Inside iOS 9: Apple's iPad-exclusive split-screen multitasking will enhance productivityWith Apple's iOS 9 upgrade, the iPad lineup —and the upcoming iPad Pro —gets special attention to enhance productivity on the big-screen tablets, including an all-new split-screen multitasking mode that will allow users to more easily accomplish two tasks at once.
Multitasking two apps at once actually comes in two formats with iOS 9. The first and most basic is a feature Apple has dubbed "Slide Over," allowing users to quickly access a second app without leaving the one they're in.
To invoke Slide Over, users simply do an edge gesture, sliding their fingertip over the right edge of the screen. The first time this is done, a scrollable list of compatible Slide Over apps is presented, and tapping on one will open it.
In iOS 9, the native apps that support Slide Over are Tips, Contacts, Clock, iBooks, Mail, Reminders, Calendar, Find My iPhone, Podcasts, Find My Friends, Photos, Videos, Game Center, Safari, Messages, FaceTime, and notes.
Recently used apps are automatically displayed at the bottom of the Slide Over selection view, ascending from there for convenient access. After an application has been opened, users can slide their finger down from the top edge of the Slide Over view to select a different app.
When Slide Over is invoked, its space on the right side of the screen is the only part that can be interacted with, and the main task on the left side of the iPad display is darkened. Users simply swipe from the edge of the Slide Over view toward the right side of the screen to close the tray.
Owners of Apple's latest-generation iPad Air 2 —and future iPad Pro owners —gain an even more advanced multitasking method dubbed "Split View." After Slide Over has been activated, users can grab the left edge of the tray and drag it to divide the iPad display into two separate windows.
After enabling Split View, the iPad presents two different apps at once, and unlike with Side View, both applications can be interacted with at the same time.

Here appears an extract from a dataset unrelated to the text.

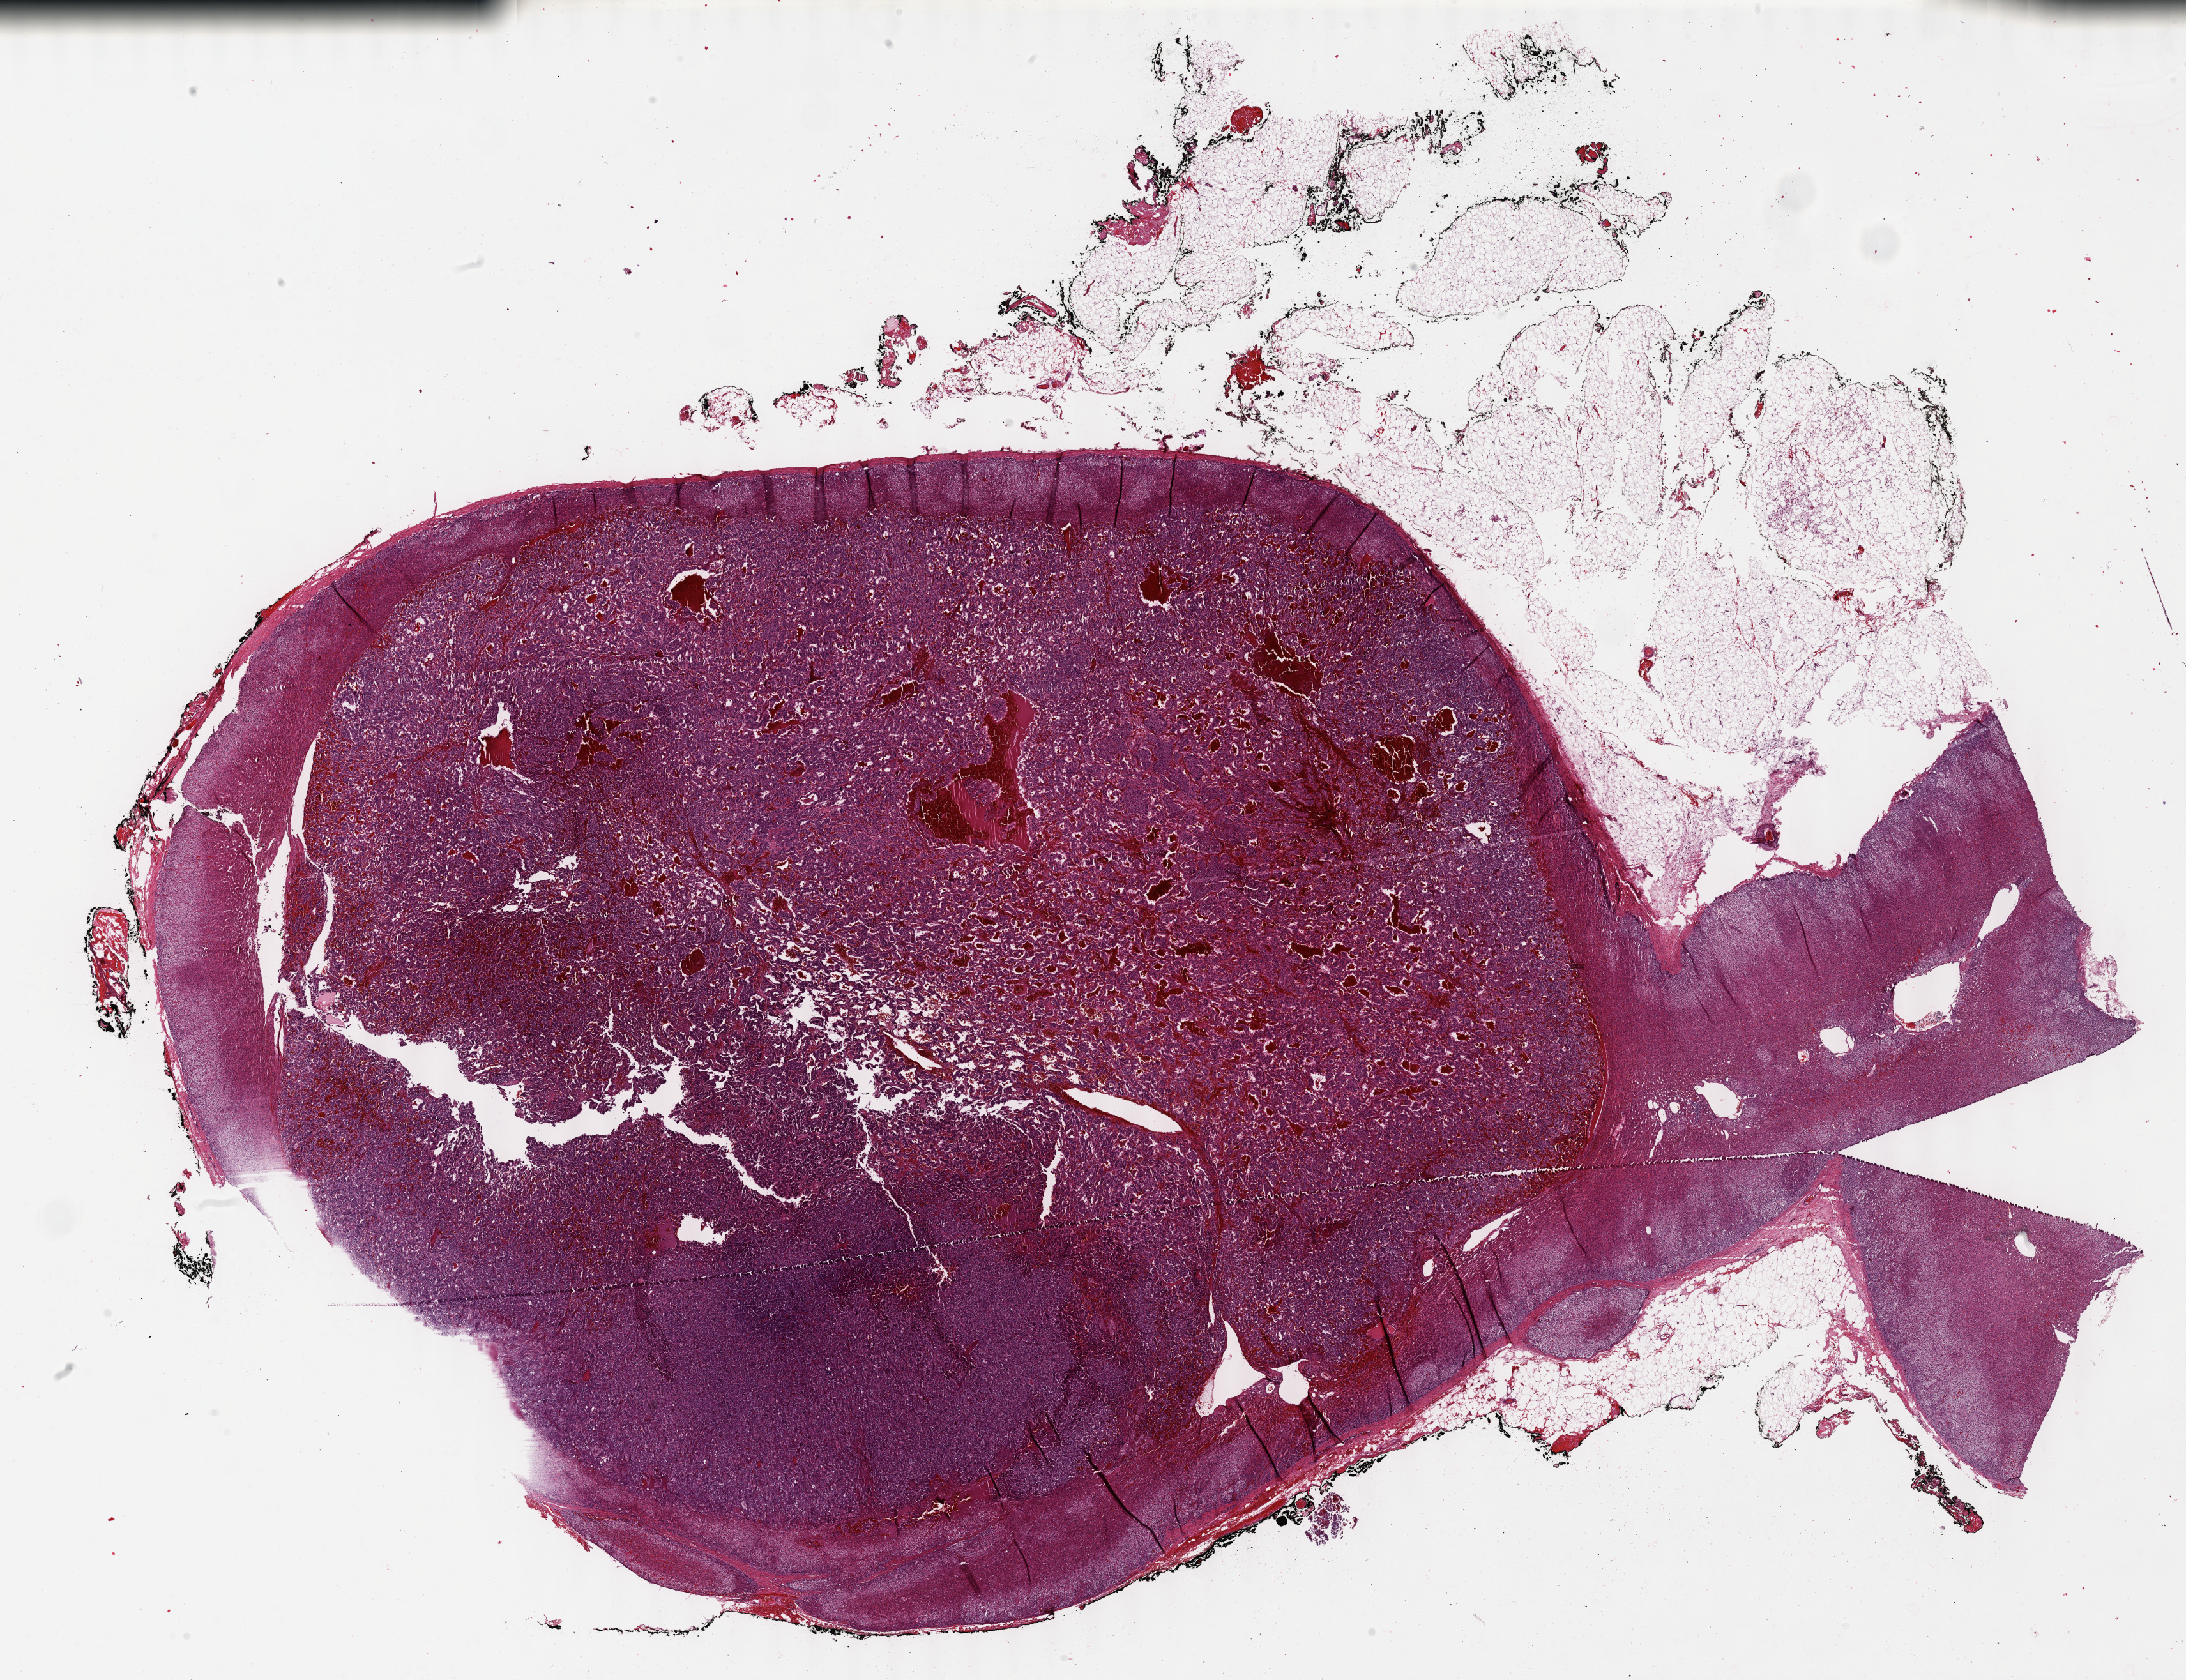
Whole-slide histology image, H&E-stained — a low-resolution overview of the entire scanned area, about 27.7 x 21.3 mm (slide scanned at 40x); FFPE section; sample: primary tumour, adrenal gland. Female, age 28 years at initial diagnosis.
Histologic diagnosis: Pheochromocytoma, NOS.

This even applies to multitasking gestures: Users can use two fingers on the left side of the screen to zoom in and out on a map, while two fingers can simultaneously be used on the right side of the screen to zoom in and out on a Safari browser window, for example.
Apple also gives iPadowners the ability to resize the apps in Split View when in landscape mode. The default Split View gives a roughly 75/25 split in favor of the primary app, but dragging the divider to the left will instead display the two apps at 50/50 on the screen. A 50/50 view is not available in portrait mode.

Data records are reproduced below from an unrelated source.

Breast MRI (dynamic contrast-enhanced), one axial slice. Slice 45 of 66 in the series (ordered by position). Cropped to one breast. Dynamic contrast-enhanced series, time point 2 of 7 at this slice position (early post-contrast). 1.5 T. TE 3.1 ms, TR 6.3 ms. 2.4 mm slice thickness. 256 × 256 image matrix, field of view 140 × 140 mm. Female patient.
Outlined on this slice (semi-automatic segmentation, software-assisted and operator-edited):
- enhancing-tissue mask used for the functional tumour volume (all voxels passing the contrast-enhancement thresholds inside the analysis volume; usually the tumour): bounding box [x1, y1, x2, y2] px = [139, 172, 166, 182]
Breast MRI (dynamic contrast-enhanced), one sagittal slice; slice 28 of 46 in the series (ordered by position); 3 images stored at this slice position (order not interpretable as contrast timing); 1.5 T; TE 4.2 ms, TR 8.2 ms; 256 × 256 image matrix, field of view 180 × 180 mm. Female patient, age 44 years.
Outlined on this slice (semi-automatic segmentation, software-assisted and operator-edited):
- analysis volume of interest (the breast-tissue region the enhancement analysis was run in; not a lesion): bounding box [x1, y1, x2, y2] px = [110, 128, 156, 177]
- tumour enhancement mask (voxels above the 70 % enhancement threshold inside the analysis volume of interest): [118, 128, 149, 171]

Dragging the divider further to the left, in either portrait or landscape modes, will allow the secondary app to overtake the iPad Air 2 display and become the primary app. From here again, the user can swipe from the right side and once again invoke Slide Over to open another app if they so choose.
iOS 9 even remembers split windows in a persistent state. For example, a user can have Safari open with Notes on the left side, close them to the home screen, open another app, and then return to Safari, and the Split View with Notes will remain intact.
When in split view, the iPad will continue to display the status bar —with time, Wi-Fi, Bluetooth and battery— in the left, primary app. The secondary app on the right side takes up the screen from top to bottom, with no status bar.